Test-Time Adaptation (TTA) for Vision-Language Models (VLMs) often struggles with two primary limitations: local adaptation that fails to accumulate knowledge over time, and a focus on single-modality optimization that ignores the inherent multi-modal nature of these models. This leads to models that are brittle when facing dynamic, real-world distribution shifts.

The ComMem Architecture

Inspired by the biological brain's complementary memory systems, ComMem introduces a dual-component architecture that balances short-term flexibility with long-term stability:

  • Fast-Adapting Detailed Memory (Hippocampus): This component functions as a dynamic visual cache.

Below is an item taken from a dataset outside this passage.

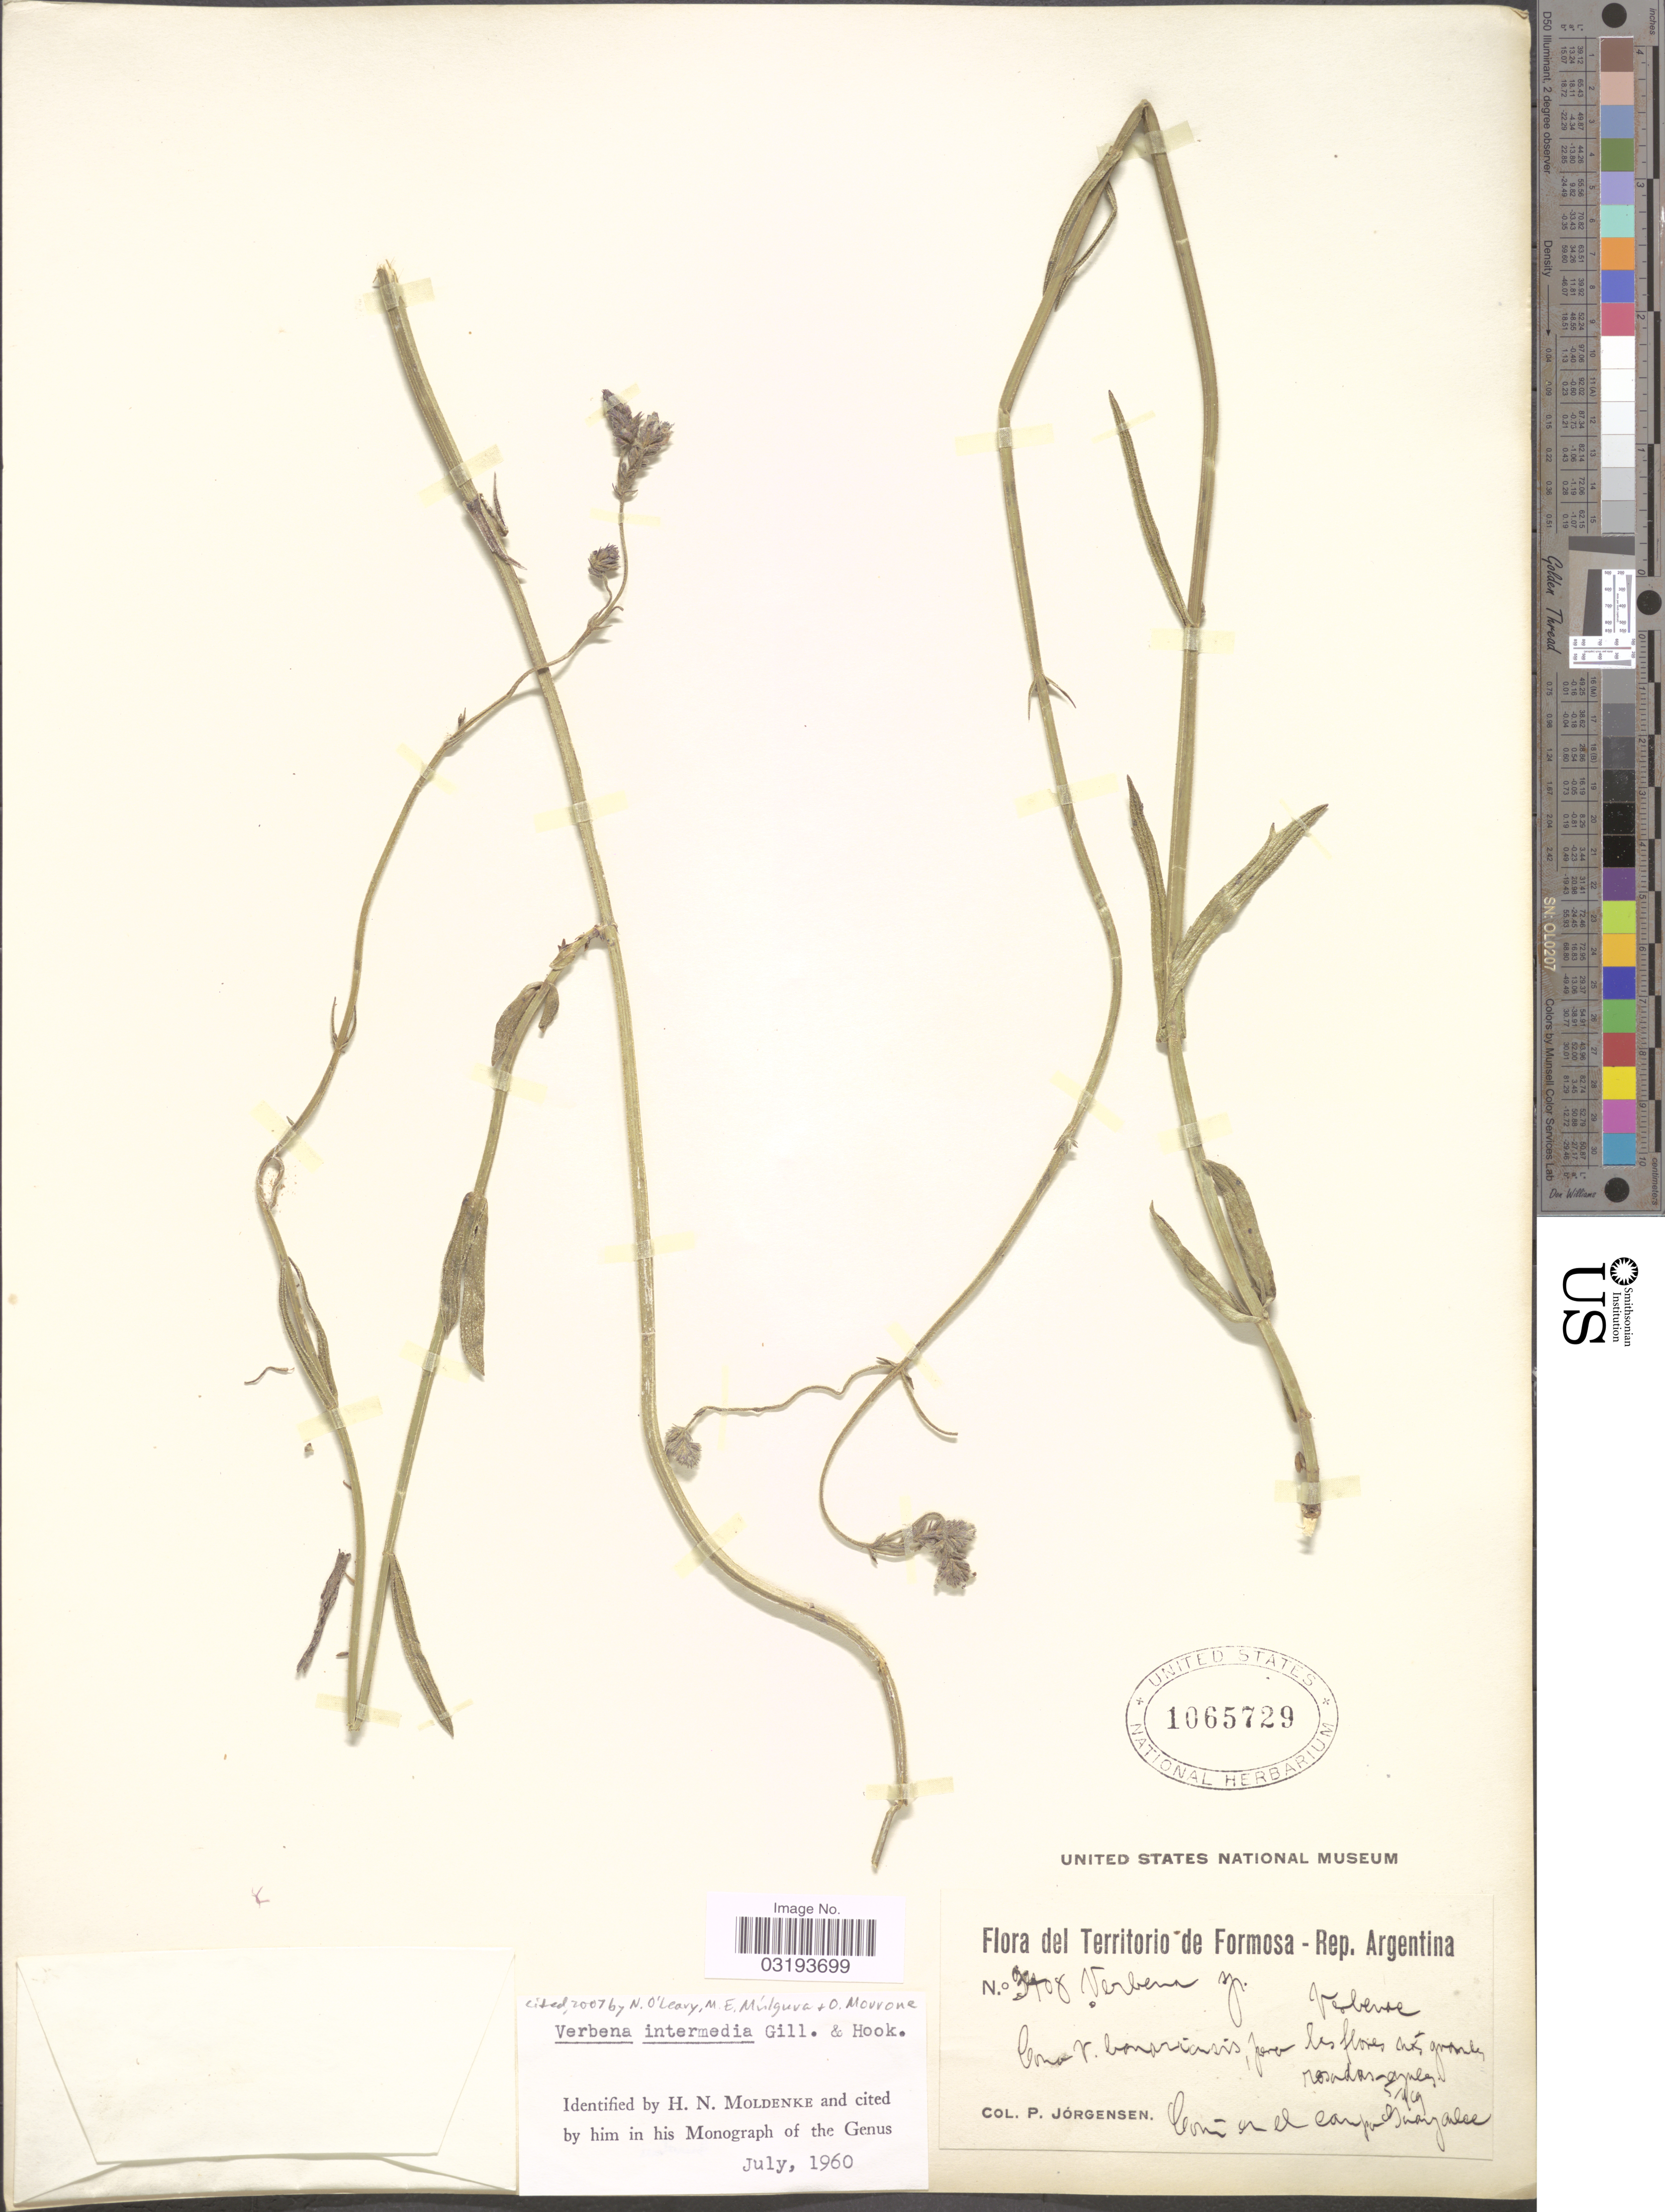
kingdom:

It captures high-confidence test samples to provide immediate, instance-specific adaptation, allowing the model to respond quickly to new data distributions.
  • Slow-Integrating Abstract Memory (Neocortex): This component continually refines global textual prototypes. By integrating information over time, it ensures the model maintains a stable, generalized understanding of concepts, preventing the "catastrophic forgetting" often associated with rapid adaptation.

Cross-Modal Consistency

For every test instance, ComMem optimizes both memory systems simultaneously. This joint optimization forces the model to maintain consistency between the visual cache and the textual prototypes. By aligning these two memory streams, the model achieves better generalization and robustness compared to methods that adapt modalities in isolation. The approach was validated across 15 benchmark datasets, demonstrating significant performance gains in both natural distribution shifts and cross-dataset generalization scenarios.